Ten environmental groups move to stop powerline; Line approved by park service
December 19, 2012 —
A coalition of national, regional and local conservative groups are requesting a federal court to stop a transmission line from cutting through three national parks.
The coalition sought a preliminary injunction to stop the 145-mile Susquehanna-Roseland transmission line through the Delaware Water Gap National and Recreational Area, the Middle Delaware National and Recreational River and the Appalachian National Scenic Trail.
They are asking for a stay while the court considers claims that the powerline will cause irreversible ecological and scenic damage. The coalition filed its request in the Federal Court in Washington, DC.
The powerline, which is planned by PPL Utilities (PPL) in Pennsylvania and the Public Service Electric & Gas (PSE&G) in New Jersey, was approved by the National Park Service (NPS) on October 1, when the agency issued a Record of Decision, affirming the route the utilities preferred.
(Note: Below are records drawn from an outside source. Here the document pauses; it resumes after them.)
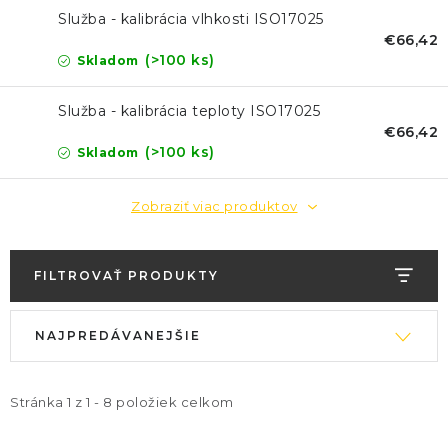
KONTAKTY
Služba - kalibrácia vlhkosti ISO17025
€66,42
BLOG
(>100 ks)
Skladom
ZNAČKY
Služba - kalibrácia teploty ISO17025
€66,42
(>100 ks)
Skladom
Obchodné podmienky
GDPR
Slovník pojmov
Zobraziť viac produktov
FILTROVAŤ PRODUKTY
V
R
NAJPREDÁVANEJŠIE
ý
a
p
d
i
e
Stránka
1
z
1
-
8
položiek celkom
s
n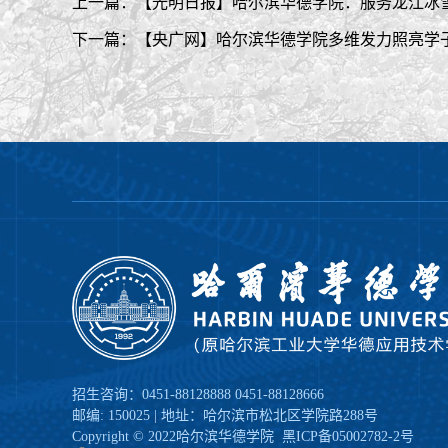
上一篇：【光明日报】哈尔滨华德学院：服务龙江冰
下一篇：【央广网】哈尔滨华德学院多维发力照亮学
招生咨询：0451-88128888 0451-88128666
邮编: 150025 | 地址：哈尔滨市松北区学院路288号
Copyright © 2022哈尔滨华德学院
黑ICP备05002782-2号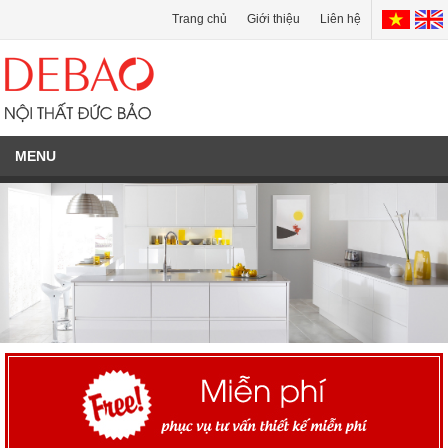
Trang chủ
Giới thiệu
Liên hệ
MENU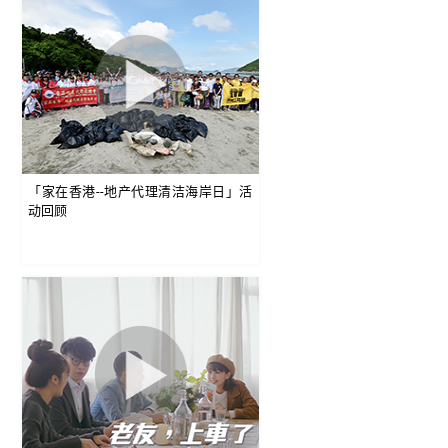
「家在香港--地产代理清洁海岸日」活
动回顾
According to supporters, the project will boost electric service reliability, will create jobs and will reduce electric bills for some customers and provide a significant economic stimulus in the region.
PJM Interconnection, the regional entity responsible for planning the transmission system, determined that the new line was necessary to ensure reliable electric service. Opponents, however, say that the project will cause serious and enduring impacts on the parks.
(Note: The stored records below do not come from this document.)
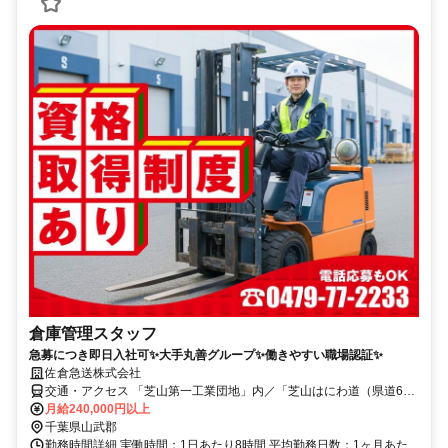
倉庫管理スタッフ
急募につき即日入社可✨大手丸善グループ✨働きやすい職場認証✨
佐倉急送株式会社
交通・アクセス 「芝山第一工業団地」内／「芝山はにわ道（県道62
号）」から車でスグ！
月給240,000円以上
千葉県山武郡
勤務時間詳細 実働時間：1日あたり8時間 平均勤務日数：1ヶ月あた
The coalition says that the massive 500KV power lines will mar the recreational experience for more than 5.2 million people who visit the Water Gap each year. They say that NPS approval contradicts the agency’s mission.
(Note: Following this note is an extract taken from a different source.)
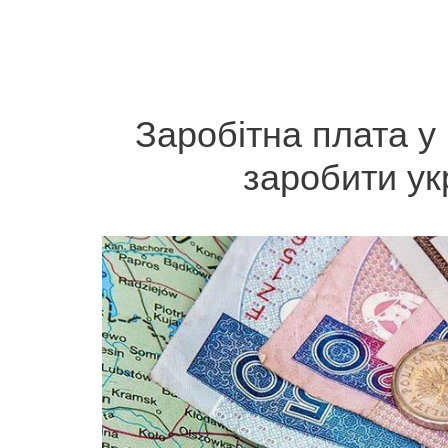
Заробітна плата у
заробити укр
“The National Park Service has approved a project that is poised to permanently damage treasured public resources,” said Hannah Chang, attorney with the public interest environmental firm Earthjustice, representing the conservation groups along with the New Jersey-based non-profit Eastern Environmental Law Center. “Construction-related activities in the Delaware Water Gap could begin at any time and, if a preliminary injunction is not granted, the damage will be done before the court even gets a chance to decide the claims that are before it.”
The circumstances demand that construction be put on hold for now, so that the court at least has an opportunity to consider the claims raised, she said.
Once completed, the project is expected to be in service in the spring of 2015. According to the project’s developer, more than 20,000 jobs will be created in New Jersey and Pennsylvania.